* [Directions for this task]
Nothing but the lines from the one containing "[44,787,135,803] Asymetrical, ->" to the end of the material should be returned, each exactly as written.

* [Dataset]
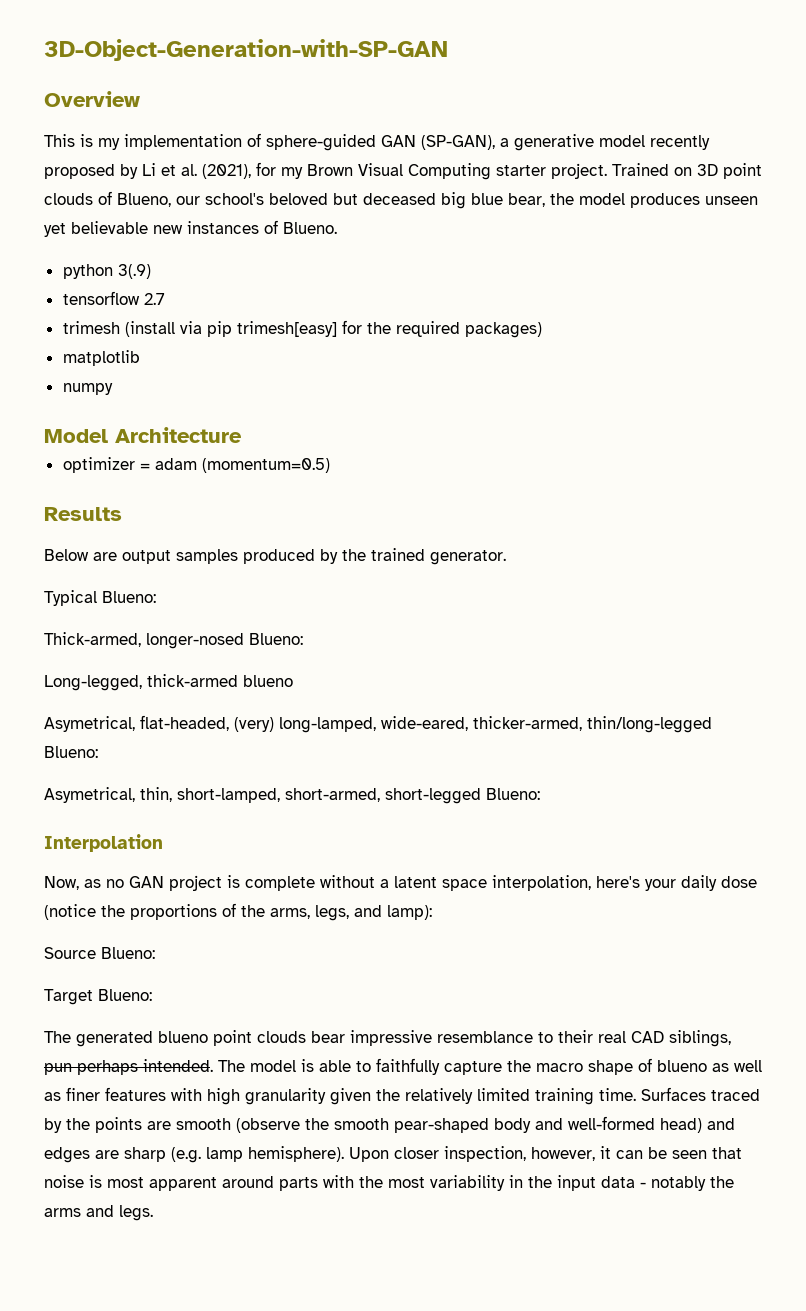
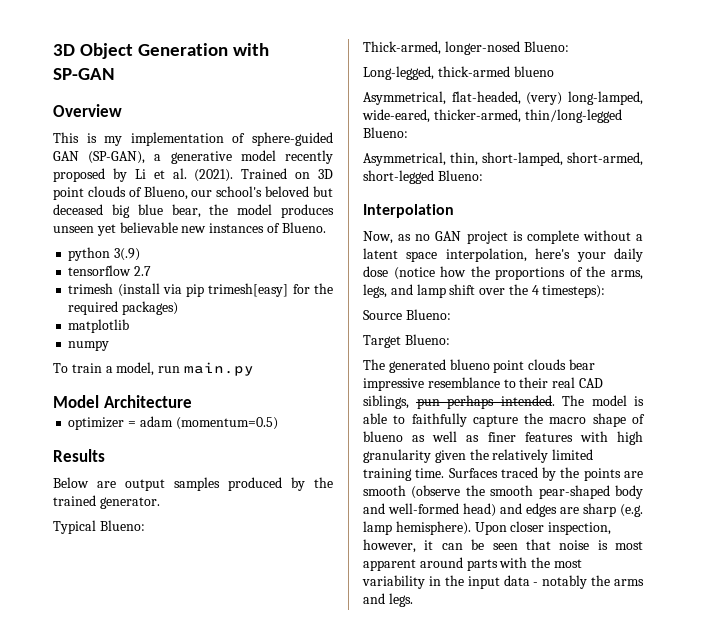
[44,39,448,61] 3D-Object-Generation-with-SP-GAN -> [53,43,269,59] [53,68,115,80] 3D Object Generation with SP-GAN
[202,162,607,180] (2021), for my Brown Visual Computing starter project. -> [194,169,234,182] (2021).
(113, 389) none -> [53,362,254,376] // To train a model, run main.py
[44,716,135,732] Asymetrical, -> [363,91,446,105] Asymmetrical,
[44,787,135,803] Asymetrical, -> [363,152,446,166] Asymmetrical,
(96, 912) none -> [440,266,467,277] how
[387,905,432,920] lamp): -> [416,284,606,298] lamp shift over the 4 timesteps):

* [Task solution]
[44,787,135,803] Asymetrical, -> [363,152,446,166] Asymmetrical,
(96, 912) none -> [440,266,467,277] how
[387,905,432,920] lamp): -> [416,284,606,298] lamp shift over the 4 timesteps):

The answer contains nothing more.